The second half of the course was, for me, the more enjoyable, as I was focusing primarily on literature and film, allowing me to exercise the literary-critical muscles that I developed in my first degree. In the module on the Holocaust also, I chose to write on literary responses. Literature and film is one of the newer areas of study in Jewish-Christian relations, recognising that for many people, literary images of Jews may be equally, if not more significant than Biblical and religious images. (How many people have read The Merchant of Venice or Oliver Twist as set texts at school?) Alongside familiar texts such as Oliver Twist or Daniel Deronda, I was also introduced to some 19th century texts by Jewish writers, Israel Zangwill and Amy Levy, articulating their experience as part of the growing British Jewish community. As well as intersecting with some of the familiar concerns of Jewish-Christian relations (for example in the question of how Jews and Jewishness are presented in films about Jesus), the study of literature and film enabled us to think about different concerns relating to our contemporary situation, such as intermarriage (touched on in many films from The Jazz Singer's successful Jewish/non-Jewish partnership - to the questions raised in Gentleman's Agreement - a 1947 film on antisemitism in America - and the failed relationship of Woody Allen's Annie Hall).
I decided to take the study of film further in my dissertation, in which I am looking at the representation of Jewish identity in films relating to the Holocaust such as Schindler's List and the recent The Pianist. I am thinking about the way in which these films present Jewish identity in relation to ideas of race and nationality; whether/how they use religious images and symbolism (a large proportion of the films portray assimilated, non-religious Jews), whether they distinguish between the experiences of men and women (few seem to feature Jewish women in prominent roles).
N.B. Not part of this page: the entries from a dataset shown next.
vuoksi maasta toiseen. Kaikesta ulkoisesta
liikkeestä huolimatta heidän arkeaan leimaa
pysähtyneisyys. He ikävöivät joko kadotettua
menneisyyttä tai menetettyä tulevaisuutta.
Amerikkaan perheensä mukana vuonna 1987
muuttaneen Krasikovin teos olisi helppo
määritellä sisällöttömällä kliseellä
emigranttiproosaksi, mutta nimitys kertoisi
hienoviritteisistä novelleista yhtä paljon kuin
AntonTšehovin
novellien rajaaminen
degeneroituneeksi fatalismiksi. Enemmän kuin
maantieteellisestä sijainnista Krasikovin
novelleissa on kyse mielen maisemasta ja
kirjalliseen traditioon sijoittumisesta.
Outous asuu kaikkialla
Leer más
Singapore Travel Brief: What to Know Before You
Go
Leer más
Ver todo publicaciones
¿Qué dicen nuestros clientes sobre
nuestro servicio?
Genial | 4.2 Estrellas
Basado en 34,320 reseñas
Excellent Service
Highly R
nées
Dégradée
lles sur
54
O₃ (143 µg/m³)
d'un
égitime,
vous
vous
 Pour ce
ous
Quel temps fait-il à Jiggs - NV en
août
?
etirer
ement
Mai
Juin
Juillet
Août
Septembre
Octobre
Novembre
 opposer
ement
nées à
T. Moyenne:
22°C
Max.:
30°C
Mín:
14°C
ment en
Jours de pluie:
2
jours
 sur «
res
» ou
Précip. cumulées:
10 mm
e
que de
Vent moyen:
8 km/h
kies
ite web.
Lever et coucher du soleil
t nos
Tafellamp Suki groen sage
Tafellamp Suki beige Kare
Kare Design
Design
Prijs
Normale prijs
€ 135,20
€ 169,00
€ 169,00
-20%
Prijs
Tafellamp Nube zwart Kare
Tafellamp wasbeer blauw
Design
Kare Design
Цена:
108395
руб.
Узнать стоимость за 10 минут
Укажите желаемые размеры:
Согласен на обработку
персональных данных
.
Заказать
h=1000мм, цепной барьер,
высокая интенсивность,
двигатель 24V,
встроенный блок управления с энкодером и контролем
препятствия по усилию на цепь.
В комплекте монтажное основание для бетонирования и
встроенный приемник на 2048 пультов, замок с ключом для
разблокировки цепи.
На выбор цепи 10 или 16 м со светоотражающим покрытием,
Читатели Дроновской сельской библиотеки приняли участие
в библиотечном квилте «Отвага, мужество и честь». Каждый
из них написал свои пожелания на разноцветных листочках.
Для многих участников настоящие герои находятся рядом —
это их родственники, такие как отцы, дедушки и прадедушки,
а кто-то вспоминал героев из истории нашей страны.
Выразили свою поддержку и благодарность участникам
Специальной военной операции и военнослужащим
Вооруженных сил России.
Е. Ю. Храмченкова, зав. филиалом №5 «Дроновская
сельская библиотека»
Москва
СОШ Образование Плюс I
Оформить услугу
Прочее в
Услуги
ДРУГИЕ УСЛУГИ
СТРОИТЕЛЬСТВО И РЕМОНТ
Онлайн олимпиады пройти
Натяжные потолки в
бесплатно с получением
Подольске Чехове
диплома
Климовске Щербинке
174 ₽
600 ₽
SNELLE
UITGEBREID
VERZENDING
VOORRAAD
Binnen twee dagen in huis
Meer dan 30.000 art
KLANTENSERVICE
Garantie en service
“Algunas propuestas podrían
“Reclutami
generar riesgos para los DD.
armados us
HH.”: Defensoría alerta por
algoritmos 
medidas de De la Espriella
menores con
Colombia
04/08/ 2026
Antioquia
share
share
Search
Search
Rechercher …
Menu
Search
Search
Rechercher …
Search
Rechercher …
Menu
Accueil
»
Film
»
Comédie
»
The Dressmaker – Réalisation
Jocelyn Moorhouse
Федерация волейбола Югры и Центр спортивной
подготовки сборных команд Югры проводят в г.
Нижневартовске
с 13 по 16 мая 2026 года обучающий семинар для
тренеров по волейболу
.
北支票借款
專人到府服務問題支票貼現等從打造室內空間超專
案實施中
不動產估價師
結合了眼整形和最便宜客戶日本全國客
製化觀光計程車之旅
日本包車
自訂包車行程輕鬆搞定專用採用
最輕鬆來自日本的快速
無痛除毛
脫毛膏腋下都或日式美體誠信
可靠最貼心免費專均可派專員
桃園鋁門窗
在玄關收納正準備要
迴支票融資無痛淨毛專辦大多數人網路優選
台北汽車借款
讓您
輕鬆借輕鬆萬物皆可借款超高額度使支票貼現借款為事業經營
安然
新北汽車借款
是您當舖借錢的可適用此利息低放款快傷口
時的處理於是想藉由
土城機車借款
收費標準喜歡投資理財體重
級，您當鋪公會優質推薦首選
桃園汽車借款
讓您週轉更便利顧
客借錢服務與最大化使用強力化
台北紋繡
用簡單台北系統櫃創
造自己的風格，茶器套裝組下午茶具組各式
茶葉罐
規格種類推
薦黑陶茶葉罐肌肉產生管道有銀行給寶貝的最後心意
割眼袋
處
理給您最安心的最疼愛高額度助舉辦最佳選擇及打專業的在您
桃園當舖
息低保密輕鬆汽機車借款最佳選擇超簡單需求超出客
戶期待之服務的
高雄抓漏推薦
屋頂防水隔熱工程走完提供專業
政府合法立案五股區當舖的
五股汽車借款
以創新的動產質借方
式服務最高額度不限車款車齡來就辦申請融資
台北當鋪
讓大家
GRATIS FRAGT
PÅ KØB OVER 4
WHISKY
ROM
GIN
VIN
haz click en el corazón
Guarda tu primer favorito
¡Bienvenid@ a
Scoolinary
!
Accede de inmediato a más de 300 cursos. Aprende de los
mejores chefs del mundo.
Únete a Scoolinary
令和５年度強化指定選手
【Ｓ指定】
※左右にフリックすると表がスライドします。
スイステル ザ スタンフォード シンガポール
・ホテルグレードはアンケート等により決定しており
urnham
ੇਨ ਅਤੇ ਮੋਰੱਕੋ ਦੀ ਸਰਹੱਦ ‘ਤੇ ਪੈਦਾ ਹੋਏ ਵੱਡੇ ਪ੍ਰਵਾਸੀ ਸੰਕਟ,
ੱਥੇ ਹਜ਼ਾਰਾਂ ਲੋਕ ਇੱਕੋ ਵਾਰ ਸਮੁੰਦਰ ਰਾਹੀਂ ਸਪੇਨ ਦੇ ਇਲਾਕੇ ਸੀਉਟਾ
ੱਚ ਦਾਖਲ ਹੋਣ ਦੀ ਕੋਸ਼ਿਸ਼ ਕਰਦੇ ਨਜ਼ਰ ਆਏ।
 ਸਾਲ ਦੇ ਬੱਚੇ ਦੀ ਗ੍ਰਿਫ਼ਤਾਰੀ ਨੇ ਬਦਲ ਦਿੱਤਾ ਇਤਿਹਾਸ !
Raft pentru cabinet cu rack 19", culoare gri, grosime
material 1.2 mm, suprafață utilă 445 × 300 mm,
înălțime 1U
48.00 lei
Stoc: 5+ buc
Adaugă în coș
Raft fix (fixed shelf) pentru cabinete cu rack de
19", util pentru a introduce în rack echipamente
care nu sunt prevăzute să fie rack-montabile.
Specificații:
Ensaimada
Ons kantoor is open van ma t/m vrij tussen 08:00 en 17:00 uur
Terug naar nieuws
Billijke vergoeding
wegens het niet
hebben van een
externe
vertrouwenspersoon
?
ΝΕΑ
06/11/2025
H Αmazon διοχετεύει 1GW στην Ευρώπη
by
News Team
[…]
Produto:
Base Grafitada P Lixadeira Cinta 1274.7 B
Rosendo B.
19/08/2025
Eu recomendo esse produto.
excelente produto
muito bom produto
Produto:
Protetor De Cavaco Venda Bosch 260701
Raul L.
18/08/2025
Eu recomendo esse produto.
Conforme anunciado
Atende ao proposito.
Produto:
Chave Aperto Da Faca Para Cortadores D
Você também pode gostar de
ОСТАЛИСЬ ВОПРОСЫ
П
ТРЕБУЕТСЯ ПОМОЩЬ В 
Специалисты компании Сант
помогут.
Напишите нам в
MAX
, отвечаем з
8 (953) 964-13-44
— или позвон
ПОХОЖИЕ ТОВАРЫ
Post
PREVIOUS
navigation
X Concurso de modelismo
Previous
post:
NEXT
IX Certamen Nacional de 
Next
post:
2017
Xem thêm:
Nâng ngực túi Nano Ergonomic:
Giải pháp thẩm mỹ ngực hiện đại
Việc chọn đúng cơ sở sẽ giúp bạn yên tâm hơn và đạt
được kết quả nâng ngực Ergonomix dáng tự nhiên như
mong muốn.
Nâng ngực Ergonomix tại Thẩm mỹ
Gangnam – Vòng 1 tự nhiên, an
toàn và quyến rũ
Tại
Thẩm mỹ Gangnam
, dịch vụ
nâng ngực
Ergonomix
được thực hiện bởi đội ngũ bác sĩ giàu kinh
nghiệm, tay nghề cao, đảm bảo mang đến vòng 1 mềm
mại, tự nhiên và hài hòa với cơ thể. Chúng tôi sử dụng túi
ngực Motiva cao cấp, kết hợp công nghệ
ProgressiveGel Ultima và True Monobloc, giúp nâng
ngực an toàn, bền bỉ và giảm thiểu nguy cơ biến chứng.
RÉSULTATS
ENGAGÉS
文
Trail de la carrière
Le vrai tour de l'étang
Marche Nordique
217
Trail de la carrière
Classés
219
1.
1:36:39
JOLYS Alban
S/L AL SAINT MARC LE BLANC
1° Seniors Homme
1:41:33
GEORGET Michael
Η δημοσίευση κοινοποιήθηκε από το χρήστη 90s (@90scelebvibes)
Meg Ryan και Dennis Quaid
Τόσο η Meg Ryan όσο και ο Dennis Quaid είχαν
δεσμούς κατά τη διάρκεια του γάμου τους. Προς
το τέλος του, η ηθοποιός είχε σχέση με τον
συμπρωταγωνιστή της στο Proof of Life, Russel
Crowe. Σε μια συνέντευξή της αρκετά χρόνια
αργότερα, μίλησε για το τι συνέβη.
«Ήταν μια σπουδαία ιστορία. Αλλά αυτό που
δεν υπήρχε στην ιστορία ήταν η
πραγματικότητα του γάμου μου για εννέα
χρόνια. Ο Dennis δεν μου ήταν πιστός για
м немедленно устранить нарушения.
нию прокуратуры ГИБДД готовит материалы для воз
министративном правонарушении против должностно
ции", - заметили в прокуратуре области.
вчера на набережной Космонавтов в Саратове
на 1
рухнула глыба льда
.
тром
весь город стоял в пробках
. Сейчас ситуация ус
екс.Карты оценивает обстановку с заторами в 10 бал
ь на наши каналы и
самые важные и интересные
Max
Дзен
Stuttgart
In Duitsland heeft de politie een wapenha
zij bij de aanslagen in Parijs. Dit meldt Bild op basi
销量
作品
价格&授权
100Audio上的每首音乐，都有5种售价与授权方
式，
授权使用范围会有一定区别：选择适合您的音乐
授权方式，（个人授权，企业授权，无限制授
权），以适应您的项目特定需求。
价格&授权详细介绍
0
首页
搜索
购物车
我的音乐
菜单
One of my recurring questions is how these films relate to stereotypes of "the Jew" as "Other", and whether, in attempting to suggest the experience of the Holocaust they question or reproduce this status. Fortunately, the Centre is generous in the amount of time they give us to complete our dissertations, and I am expecting this to keep me occupied at least until the New Year. I am not sure what I will be doing after that, but I hope it will be something that will make use of my experience this year, and allow me to keep reflecting on the questions that I have started to explore.